> [Transcribed page contents]:
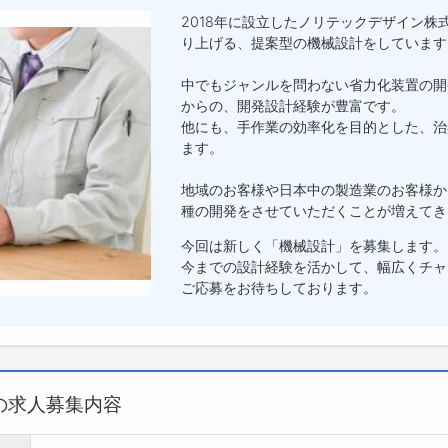
2018年に設立したノリテックデザイン
り上げる、提案型の機械設計をしています
中でもジャンルを問わない省力化装置の開
からの、開発設計経験が豊富です。
他にも、手作業の効率化を目的とした、治
ます。
地域のお客様や日本中の製造業のお客様か
種の開発をさせていただくことが増えてき
今回は新しく「機械設計」を募集します。
今までの設計経験を活かして、幅広くチャ
ご応募をお待ちしております。
の求人募集内容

> [THE TASK]: Copy every line above exactly, leaving no picture in the copy.

> [EXERCISE SOLUTION]:
2018年に設立したノリテックデザイン
り上げる、提案型の機械設計をしています
中でもジャンルを問わない省力化装置の開
からの、開発設計経験が豊富です。
他にも、手作業の効率化を目的とした、治
ます。
地域のお客様や日本中の製造業のお客様か
種の開発をさせていただくことが増えてき
今回は新しく「機械設計」を募集します。
今までの設計経験を活かして、幅広くチャ
ご応募をお待ちしております。
の求人募集内容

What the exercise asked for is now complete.